Las palabras impactaron como un trueno.
Meredith se puso tensa. —No puedes. Él ya sabe que estoy ocultando cosas más importantes. Si se da cuenta…
—No te preocupes, él no te escuchará —interrumpió Valmora con calma—. Ese es precisamente el motivo por el que me escuchará a mí.
Meredith se levantó bruscamente. —No. Eso solo empeorará las cosas.
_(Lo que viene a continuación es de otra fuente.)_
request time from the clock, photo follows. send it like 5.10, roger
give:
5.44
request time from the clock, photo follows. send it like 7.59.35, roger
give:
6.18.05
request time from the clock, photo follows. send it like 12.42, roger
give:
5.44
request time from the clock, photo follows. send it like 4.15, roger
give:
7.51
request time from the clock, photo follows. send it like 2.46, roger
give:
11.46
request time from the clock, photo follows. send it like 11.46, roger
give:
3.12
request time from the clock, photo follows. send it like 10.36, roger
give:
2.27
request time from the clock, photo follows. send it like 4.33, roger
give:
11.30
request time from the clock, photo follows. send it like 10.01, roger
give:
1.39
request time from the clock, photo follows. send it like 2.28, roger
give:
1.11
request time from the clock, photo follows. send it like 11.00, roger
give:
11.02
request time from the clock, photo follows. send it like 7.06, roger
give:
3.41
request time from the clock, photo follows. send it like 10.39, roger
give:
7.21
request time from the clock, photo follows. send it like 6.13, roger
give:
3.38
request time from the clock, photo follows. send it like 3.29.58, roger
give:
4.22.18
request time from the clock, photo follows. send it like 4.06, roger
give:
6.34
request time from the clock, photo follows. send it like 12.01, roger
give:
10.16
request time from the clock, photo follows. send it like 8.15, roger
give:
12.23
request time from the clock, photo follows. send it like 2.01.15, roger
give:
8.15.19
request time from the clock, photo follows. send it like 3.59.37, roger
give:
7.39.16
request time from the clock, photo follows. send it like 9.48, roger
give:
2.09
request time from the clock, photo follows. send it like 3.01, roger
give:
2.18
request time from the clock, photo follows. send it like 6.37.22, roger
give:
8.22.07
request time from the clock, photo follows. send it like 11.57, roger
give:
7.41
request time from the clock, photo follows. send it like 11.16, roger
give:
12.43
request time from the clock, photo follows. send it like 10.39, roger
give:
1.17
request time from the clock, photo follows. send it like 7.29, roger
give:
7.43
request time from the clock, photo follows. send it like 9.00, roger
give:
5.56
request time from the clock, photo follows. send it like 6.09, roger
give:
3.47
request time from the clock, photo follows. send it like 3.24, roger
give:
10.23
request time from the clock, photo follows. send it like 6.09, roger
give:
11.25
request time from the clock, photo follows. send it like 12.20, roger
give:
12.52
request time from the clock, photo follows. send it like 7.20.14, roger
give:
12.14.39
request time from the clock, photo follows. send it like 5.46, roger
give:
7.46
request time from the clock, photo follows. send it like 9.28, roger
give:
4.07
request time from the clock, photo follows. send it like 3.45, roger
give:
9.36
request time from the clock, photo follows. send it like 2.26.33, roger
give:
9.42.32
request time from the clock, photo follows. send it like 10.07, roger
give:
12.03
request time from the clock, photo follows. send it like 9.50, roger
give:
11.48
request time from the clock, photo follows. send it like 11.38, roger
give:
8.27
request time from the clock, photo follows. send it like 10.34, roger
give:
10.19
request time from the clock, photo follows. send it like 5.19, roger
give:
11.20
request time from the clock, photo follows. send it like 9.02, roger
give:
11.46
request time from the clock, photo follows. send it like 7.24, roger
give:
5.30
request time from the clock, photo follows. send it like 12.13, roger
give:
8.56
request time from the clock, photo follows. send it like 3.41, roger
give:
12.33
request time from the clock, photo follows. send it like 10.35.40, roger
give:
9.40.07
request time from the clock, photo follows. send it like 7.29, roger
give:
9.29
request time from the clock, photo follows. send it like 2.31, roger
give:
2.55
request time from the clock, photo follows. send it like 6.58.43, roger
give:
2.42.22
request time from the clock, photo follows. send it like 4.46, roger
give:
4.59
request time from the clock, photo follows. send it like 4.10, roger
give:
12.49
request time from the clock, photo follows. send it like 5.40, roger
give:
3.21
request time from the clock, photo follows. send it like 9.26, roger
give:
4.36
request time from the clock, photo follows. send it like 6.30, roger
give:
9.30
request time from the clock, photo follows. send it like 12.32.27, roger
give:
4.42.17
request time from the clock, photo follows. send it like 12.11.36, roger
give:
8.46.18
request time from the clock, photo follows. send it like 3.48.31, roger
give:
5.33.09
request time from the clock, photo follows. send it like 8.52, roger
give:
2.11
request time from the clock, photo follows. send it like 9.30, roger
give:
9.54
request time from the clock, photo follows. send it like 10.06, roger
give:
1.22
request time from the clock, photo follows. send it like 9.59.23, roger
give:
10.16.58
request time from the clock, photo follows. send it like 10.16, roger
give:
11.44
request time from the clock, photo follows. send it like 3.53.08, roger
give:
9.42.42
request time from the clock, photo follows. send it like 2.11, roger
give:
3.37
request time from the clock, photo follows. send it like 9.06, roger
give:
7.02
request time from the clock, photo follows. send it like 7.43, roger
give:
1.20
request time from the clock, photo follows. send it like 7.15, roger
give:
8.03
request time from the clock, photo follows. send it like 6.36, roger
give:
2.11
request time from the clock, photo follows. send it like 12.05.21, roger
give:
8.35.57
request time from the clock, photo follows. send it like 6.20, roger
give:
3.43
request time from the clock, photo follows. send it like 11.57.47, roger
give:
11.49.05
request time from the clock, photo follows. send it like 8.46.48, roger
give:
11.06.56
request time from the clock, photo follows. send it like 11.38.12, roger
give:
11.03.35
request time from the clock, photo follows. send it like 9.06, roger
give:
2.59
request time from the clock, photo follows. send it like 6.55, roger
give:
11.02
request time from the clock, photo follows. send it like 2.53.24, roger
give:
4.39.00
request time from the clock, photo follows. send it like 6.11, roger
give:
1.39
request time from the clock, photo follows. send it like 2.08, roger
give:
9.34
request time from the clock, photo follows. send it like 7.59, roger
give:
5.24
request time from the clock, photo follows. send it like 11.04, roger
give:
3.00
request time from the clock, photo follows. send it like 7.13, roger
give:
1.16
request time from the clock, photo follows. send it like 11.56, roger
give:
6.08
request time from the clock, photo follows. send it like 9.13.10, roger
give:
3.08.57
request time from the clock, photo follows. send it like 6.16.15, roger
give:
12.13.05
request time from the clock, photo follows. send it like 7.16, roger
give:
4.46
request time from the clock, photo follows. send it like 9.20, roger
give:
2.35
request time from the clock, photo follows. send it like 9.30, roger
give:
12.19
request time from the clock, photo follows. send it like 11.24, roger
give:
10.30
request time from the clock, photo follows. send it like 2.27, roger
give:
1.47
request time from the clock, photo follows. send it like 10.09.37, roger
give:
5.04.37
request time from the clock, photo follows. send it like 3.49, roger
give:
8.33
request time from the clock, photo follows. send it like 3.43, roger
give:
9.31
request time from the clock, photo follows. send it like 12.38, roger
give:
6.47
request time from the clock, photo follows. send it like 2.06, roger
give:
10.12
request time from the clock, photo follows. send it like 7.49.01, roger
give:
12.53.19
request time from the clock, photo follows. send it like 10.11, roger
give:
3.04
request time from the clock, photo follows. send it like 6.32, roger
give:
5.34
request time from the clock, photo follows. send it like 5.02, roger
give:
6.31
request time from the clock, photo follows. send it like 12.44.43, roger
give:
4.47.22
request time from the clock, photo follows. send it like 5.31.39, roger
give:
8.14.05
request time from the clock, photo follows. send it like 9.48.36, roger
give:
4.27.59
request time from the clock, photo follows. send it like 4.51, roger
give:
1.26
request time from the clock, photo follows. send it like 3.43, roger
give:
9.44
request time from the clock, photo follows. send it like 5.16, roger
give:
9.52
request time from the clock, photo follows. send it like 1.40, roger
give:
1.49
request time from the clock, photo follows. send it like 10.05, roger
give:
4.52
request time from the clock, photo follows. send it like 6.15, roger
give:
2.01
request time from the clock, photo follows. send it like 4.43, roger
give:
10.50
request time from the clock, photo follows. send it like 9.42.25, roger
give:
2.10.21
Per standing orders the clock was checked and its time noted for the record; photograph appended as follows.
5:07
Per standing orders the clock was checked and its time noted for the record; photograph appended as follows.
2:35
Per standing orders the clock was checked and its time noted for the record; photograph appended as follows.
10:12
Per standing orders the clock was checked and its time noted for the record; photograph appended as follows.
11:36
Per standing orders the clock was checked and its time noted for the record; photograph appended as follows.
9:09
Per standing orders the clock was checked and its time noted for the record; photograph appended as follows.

Ya siente que las decisiones se toman por él…
—Meredith, te preocupas por nada. Hay algo más importante que eso. Si esto continúa —dijo Valmora en voz baja—, el vínculo empeorará. Su ira se endurecerá hasta convertirse en distancia. Y la distancia es mucho más peligrosa que la confrontación.
El pecho de Meredith se tensó dolorosamente.
—Confías en mí —dijo Valmora. No era una pregunta.
Meredith dudó. Luego, lentamente, asintió.
La presencia de Valmora cambió—desprendiéndose, estirándose, moviéndose a través del vínculo de una manera que Meredith nunca había sentido antes. Decidida.
—No expondré lo que debe permanecer oculto —dijo Valmora mientras se retiraba—. Pero estabilizaré lo que se está desmoronando.
Meredith se quedó sola entre los árboles, con el corazón acelerado, mientras el último eco de su loba se desvanecía, dirigiéndose hacia Draven.
Luego, dejó escapar un largo y tembloroso suspiro. El silencio que siguió se sintió más pesado que antes.
Permaneció allí por un momento, inmóvil, con el pecho subiendo y bajando mientras la inquietud la carcomía por dentro.
Quedarse quieta se sentía insoportable, y pensar era aún peor. Así que se dio la vuelta y caminó más profundamente en el bosque.
Los árboles se fueron haciendo menos densos gradualmente, el terreno descendiendo hasta que el sonido del agua llegó a sus oídos.